▶ _Work required_
Transcribe the part of the Lorreck and Watts judgment starting with "IT IS NOTED" and going on through "Act 1975 (Cth).".

▶ _Document excerpt_
Lorreck and Watts (No 2)
[2016] FamCAFC 42
•23 March 2016
FAMILY COURT OF AUSTRALIA
| LORRECK & WATTS (NO. 2) | [2016] FamCAFC 42 |
| FAMILY LAW – APPEAL – CHILDREN – Where the mother appeals against final parenting orders which permitted the father to take the children to Europe for a holiday and dismissed her application that the Court hold the children’s passports and transfer the proceedings to the Cairns Registry of the Federal Circuit Court – Where children holidayed in Europe and returned to Australia as planned – Where the parties agreed that the primary judge determine the applications in chambers in Canberra – Where as a consequence of the making of final parenting orders there were no proceedings to transfer – Where the mother did not formulate her remaining grounds in a manner which could establish an error of law– Appeal dismissed – No order as to costs. FAMILY LAW – APPEAL – PRACTICE AND PROCEDURE – Where the father sought on appeal that a vexatious proceedings order be made per s 102QB of the Family Law Act 1975 (Cth) – Where such an order was not sought at first instance – Where the mother opposes the making of such an order on the basis that her conduct does not meet the requirements of s 102QB of the Act – Whether a Court exercising appellate jurisdiction is invested with power pursuant to s 102QB to make, in the first instance, a vexatious proceedings order – Where the father failed to establish the elements required in s 102QB – Application dismissed. |
| Family Law Act 1975 (Cth): ss 4(1), 94AAA(3), 102Q(1), 102QB |
| Lorreck & Watts [2012] FamCAFC 75 Lorreck & Watts [2013] FamCAFC 66 Lorreck & Watts (No 2) [2013] FamCAFC 128 |
| APPELLANT: | Ms Lorreck |
| RESPONDENT: | Mr Watts |
| FILE NUMBER: | CAC | 23 | of | 2009 |
| APPEAL NUMBER: | EA | 114 | of | 2015 |
| DATE DELIVERED: | 23 March 2016 |
| PLACE DELIVERED: | Sydney |
| PLACE HEARD: | Sydney |
| JUDGMENT OF: | Ryan J |
| HEARING DATE: | 8 March 2016 |
| LOWER COURT JURISDICTION: | Federal Circuit Court of Australia |
| LOWER COURT JUDGMENT DATE: | 19 June 2015 |
| LOWER COURT MNC: | [2015] FCCA 1653 |
REPRESENTATION
| FOR THE APPELLANT: | Ms Lorreck appeared in person via video link |
| FOR THE RESPONDENT: | Mr Watts appeared in person via video link |
Orders
The appeal be dismissed.
The father’s application for a vexatious proceedings order be dismissed.
IT IS NOTED that publication of this judgment by this Court under the pseudonym Lorreck & Watts (No. 2) has been approved by the Chief Justice pursuant to s 121(9)(g) of the Family Law Act 1975 (Cth).

▶ _Listed records_
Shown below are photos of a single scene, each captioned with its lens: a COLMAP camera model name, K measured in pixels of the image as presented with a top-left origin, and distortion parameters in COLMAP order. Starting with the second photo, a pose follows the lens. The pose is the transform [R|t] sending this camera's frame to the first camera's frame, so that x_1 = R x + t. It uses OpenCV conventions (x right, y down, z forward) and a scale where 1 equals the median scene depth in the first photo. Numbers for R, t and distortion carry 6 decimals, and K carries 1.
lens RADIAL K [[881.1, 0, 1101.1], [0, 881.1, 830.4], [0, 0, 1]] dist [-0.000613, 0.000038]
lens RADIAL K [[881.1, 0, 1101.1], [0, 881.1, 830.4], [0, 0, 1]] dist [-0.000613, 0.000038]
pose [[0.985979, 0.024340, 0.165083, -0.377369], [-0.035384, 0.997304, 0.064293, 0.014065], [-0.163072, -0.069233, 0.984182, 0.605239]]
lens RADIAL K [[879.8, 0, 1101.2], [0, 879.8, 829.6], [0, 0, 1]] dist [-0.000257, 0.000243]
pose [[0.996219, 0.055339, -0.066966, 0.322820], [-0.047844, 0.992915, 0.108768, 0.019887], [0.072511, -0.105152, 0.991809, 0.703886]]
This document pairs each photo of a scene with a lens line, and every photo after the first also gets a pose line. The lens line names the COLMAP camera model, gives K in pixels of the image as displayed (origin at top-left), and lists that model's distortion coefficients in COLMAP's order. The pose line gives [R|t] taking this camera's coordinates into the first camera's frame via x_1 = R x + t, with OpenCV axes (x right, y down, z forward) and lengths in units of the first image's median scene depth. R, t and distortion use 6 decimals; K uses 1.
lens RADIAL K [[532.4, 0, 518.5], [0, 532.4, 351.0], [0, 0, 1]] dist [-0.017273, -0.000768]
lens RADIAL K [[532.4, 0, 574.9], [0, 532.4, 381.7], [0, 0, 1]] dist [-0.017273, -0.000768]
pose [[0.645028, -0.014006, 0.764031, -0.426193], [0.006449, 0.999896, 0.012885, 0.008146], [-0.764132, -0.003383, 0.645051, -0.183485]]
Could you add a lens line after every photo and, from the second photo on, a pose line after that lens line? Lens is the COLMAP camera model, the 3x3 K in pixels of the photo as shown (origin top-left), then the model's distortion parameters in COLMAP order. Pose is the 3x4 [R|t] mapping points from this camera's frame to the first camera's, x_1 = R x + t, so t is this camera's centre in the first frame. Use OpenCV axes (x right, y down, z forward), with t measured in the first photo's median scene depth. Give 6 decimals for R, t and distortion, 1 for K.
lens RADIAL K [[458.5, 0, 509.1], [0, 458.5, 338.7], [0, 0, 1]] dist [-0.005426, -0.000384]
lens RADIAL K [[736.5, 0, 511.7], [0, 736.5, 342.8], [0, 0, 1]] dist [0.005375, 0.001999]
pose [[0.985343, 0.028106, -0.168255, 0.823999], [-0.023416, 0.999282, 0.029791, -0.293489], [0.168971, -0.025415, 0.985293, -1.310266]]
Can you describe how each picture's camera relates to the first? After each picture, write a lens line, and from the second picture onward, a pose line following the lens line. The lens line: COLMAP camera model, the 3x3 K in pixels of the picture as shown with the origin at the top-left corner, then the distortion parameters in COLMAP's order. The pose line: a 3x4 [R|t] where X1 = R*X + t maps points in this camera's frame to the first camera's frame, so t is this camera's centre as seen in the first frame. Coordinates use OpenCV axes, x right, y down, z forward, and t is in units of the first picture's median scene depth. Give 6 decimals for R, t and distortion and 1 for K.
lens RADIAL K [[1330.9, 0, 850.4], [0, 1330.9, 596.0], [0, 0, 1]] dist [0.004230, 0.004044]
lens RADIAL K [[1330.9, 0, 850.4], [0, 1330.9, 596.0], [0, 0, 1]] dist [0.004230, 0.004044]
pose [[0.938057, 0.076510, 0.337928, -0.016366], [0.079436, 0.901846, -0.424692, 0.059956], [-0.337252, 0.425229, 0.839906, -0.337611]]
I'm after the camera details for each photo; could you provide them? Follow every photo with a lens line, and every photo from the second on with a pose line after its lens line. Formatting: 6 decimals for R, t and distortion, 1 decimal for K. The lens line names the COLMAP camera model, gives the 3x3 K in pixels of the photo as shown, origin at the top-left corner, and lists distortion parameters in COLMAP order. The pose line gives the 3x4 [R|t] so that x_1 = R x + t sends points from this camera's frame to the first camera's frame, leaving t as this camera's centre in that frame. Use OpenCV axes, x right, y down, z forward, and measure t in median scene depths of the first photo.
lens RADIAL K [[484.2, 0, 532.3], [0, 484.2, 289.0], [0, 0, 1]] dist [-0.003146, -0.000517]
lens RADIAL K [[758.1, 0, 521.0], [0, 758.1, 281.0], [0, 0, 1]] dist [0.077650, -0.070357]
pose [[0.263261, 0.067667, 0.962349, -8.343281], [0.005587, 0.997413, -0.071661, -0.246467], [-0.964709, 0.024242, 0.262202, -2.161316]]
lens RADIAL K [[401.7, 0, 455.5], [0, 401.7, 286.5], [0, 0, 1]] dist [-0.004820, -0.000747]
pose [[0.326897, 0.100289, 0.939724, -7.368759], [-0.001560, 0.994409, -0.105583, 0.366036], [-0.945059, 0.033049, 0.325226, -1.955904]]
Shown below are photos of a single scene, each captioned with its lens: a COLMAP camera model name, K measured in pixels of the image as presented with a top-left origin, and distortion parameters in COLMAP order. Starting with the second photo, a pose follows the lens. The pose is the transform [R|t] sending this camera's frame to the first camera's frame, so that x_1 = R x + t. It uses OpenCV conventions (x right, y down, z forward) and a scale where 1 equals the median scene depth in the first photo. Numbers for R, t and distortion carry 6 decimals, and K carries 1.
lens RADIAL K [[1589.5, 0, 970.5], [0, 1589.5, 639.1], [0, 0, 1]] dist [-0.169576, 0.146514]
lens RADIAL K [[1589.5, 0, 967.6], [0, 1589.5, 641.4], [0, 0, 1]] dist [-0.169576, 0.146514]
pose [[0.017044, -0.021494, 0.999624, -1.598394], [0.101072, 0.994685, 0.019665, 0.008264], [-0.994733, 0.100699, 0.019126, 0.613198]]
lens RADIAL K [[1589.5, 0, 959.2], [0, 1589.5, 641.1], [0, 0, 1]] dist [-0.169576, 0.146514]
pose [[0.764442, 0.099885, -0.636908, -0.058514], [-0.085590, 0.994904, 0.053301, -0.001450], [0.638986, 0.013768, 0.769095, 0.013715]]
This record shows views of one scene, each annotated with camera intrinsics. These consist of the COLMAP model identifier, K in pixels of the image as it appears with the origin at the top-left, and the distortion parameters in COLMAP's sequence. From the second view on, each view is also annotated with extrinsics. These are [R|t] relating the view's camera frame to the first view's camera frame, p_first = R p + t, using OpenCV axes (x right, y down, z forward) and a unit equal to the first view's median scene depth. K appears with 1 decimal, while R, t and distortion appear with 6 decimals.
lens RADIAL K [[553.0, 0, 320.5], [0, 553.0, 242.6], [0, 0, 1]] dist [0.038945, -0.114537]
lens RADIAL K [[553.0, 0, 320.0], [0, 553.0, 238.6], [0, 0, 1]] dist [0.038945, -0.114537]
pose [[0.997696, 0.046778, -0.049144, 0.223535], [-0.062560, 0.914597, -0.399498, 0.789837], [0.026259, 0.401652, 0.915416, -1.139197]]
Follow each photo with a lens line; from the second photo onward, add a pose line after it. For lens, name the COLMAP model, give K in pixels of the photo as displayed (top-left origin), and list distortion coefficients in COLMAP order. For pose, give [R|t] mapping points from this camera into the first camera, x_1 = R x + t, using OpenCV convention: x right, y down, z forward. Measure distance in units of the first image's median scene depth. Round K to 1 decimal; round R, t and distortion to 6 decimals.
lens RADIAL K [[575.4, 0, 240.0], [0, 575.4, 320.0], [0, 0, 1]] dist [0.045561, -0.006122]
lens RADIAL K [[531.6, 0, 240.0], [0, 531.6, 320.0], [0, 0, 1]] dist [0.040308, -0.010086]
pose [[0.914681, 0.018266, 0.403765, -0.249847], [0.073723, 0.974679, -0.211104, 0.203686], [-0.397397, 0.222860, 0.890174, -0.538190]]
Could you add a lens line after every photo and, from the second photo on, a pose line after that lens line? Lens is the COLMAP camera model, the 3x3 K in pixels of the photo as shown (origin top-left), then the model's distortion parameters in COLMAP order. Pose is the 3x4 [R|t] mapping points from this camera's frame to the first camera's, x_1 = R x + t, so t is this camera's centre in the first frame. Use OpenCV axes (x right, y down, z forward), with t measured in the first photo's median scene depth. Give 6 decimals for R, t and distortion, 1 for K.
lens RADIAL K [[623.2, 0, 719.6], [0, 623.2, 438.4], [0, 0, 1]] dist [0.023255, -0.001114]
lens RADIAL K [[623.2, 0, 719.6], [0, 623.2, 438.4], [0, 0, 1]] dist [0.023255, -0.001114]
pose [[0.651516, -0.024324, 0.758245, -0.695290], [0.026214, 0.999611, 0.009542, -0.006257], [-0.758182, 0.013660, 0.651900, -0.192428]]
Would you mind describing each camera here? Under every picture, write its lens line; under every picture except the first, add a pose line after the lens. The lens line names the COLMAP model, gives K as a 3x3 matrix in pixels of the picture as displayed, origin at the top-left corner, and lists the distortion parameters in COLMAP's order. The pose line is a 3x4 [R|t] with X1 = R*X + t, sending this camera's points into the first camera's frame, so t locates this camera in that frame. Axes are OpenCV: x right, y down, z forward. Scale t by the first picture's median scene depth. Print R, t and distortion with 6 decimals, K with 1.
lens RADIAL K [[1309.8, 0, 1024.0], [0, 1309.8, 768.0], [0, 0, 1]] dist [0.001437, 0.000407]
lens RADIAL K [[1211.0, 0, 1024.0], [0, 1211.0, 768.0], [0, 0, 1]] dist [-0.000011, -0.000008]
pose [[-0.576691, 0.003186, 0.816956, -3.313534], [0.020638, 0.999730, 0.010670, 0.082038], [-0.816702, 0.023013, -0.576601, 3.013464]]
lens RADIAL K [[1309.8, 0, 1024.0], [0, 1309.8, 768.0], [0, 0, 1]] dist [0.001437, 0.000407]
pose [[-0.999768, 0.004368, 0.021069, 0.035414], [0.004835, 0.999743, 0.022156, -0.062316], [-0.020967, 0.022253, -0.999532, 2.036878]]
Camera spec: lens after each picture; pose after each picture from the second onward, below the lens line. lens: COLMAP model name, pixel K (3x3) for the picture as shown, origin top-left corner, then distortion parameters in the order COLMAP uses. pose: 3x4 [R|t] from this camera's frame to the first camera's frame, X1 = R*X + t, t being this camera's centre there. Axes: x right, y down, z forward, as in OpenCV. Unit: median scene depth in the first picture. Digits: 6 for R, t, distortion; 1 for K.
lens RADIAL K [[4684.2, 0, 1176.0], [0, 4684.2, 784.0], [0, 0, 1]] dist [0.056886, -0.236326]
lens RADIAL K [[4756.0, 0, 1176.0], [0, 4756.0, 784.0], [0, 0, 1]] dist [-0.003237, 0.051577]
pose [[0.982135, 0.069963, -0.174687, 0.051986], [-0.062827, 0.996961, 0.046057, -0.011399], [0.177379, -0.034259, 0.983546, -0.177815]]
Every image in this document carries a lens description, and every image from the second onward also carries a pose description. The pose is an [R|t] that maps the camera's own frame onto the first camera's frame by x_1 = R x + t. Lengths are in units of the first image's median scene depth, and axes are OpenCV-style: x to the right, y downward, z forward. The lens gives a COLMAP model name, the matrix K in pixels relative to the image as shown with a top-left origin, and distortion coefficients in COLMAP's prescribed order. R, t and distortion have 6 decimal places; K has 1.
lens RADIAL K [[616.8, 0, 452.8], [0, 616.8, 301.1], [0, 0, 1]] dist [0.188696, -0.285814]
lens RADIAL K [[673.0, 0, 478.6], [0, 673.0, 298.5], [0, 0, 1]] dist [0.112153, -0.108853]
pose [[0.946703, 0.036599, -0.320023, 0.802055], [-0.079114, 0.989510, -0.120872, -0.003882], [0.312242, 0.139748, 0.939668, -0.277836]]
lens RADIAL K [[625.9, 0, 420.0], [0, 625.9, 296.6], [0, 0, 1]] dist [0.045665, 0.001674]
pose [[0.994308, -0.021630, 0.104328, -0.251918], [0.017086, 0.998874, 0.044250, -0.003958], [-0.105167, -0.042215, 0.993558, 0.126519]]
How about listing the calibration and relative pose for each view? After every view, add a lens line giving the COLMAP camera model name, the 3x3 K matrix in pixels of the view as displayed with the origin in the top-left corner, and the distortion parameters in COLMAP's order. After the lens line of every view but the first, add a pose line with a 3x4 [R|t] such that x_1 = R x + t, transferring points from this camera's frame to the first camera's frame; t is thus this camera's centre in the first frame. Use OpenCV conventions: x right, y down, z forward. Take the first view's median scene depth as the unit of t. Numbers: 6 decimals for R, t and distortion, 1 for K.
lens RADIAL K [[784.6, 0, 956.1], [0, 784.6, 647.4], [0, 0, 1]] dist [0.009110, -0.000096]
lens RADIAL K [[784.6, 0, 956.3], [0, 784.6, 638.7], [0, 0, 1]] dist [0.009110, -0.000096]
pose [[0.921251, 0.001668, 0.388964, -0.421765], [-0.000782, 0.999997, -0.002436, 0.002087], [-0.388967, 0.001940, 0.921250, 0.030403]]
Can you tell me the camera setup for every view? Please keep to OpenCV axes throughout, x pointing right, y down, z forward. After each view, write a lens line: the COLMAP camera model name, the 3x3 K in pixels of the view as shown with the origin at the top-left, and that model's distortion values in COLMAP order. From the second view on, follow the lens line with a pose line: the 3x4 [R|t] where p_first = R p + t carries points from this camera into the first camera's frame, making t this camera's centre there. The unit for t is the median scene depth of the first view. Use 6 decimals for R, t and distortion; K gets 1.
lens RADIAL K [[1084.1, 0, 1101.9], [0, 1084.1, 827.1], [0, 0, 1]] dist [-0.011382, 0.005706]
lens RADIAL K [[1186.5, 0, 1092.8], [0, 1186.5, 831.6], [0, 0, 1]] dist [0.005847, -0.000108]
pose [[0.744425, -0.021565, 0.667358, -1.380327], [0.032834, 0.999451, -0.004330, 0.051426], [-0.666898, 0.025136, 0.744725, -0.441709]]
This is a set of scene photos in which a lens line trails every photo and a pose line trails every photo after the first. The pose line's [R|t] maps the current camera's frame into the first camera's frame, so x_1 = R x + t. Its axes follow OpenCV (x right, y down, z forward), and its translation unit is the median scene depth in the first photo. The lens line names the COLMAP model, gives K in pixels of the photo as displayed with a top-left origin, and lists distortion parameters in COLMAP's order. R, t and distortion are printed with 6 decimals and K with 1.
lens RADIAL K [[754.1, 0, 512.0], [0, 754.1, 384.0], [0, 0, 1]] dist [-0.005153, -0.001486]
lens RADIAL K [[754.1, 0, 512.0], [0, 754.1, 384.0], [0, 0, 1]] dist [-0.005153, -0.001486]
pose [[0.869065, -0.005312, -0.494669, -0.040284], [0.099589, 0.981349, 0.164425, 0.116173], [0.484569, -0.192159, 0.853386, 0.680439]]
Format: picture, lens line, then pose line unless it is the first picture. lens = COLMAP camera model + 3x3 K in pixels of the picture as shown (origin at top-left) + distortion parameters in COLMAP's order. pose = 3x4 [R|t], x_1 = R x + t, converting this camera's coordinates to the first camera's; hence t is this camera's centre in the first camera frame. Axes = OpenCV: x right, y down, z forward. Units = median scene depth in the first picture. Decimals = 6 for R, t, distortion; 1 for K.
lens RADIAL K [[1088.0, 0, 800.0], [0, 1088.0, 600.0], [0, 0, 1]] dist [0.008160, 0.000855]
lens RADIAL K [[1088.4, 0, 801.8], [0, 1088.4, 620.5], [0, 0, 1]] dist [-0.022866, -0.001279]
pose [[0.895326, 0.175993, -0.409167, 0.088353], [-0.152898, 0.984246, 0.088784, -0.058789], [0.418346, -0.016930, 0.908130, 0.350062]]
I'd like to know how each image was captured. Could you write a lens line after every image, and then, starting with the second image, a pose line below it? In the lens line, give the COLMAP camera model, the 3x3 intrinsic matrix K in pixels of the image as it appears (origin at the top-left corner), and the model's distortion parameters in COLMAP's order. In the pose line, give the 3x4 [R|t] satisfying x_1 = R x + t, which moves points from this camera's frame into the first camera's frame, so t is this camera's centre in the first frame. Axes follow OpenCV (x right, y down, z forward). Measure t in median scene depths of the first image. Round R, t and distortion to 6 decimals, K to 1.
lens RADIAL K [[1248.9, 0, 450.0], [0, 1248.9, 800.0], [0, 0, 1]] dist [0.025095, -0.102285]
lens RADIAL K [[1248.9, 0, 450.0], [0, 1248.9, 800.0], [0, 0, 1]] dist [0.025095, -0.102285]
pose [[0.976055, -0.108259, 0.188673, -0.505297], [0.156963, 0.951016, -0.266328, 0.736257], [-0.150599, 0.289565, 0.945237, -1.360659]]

▶ _Solution to this exercise_
IT IS NOTED that publication of this judgment by this Court under the pseudonym Lorreck & Watts (No. 2) has been approved by the Chief Justice pursuant to s 121(9)(g) of the Family Law Act 1975 (Cth).